Contrairement aux génériques qui sont enregistrés sur la base de dossiers cliniques de phase 1, les biosimilaires doivent passer par des dossiers de phase 2 et 3. En fait, les biosimilaires ne sont ni techniquement, ni légalement des génériques : le process de production est différent (synthèse chimique versus synthèse biologique), de même que le délai de développement (court versus long) et les coûts de développement (environ 1 à 4M€ versus 50 à 400M€). La France a introduit la première législation pro-substitution en Europe qui se décline en deux parties :
1) Création d’un répertoire des biosimilaires (ou d’une liste) mentionnant : le biologique de référence, les biosimilaires substituables et « d’éventuelles mises en garde ou restrictions complémentaires ».
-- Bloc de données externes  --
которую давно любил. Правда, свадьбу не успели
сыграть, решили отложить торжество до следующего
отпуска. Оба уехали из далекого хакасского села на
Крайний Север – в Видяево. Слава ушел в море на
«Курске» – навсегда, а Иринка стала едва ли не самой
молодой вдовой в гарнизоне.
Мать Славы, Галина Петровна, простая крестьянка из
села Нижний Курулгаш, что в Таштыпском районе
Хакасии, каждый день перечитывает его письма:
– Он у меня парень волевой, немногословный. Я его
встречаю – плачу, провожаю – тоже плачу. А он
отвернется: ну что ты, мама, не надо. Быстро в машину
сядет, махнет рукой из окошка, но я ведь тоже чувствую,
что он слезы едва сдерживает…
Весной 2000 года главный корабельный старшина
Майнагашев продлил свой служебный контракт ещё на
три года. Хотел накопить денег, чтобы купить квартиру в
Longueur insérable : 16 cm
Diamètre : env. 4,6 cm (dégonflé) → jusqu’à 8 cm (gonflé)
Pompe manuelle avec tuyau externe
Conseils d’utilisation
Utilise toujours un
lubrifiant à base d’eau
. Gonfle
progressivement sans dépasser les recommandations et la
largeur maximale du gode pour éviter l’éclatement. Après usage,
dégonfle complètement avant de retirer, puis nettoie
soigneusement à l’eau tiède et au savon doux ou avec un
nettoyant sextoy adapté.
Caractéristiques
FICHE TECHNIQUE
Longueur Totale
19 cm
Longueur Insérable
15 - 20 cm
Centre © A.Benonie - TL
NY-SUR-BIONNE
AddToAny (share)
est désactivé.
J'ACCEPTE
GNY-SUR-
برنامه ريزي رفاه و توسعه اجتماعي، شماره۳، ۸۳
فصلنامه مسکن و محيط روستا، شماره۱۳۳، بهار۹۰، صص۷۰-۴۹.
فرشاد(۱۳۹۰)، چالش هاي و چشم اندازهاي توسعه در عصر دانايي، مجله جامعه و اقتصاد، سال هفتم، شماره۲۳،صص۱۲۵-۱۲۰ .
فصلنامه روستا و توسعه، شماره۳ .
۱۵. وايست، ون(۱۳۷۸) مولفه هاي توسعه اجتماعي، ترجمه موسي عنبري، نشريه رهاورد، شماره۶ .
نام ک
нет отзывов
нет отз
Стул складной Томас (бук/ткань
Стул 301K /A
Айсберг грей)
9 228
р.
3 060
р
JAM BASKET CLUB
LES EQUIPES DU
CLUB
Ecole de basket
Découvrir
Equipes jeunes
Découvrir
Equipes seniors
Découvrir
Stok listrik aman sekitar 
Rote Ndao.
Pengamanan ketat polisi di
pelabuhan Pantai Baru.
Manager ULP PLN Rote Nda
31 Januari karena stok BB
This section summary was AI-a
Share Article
2) Définition des conditions de la substitution : le biologique de référence doit être prescrit en début de traitement, le pharmacien doit mentionner sur l’ordonnance le nom du biosimilaire dispensé et doit informer le prescripteur de la substitution, le même biosimilaire doit être dispensé lors des renouvellements.
Dans l’état actuel des choses, cette loi est complexe et ses modalités d’application difficiles (obligation par le pharmacien de prévenir le médecin du biosimilaire de substitution). De plus, elle comporte de nombreuses inconnues.
Enfin, dans le cas des biosimilaires, on ne fait pas de distinction claire entre laboratoires princeps et laboratoires biosimilaires car la plupart des laboratoires qui fabriquent aujourd’hui des biologiques produisent aussi des biosimilaires (Amgen par exemple) : en effet, ils possèdent la technologie, les produits et les usines. En outre, le CA estimé du marché des biosimilaires est de 7 Mds€ : il s’agit donc d’un très important en jeu économique ».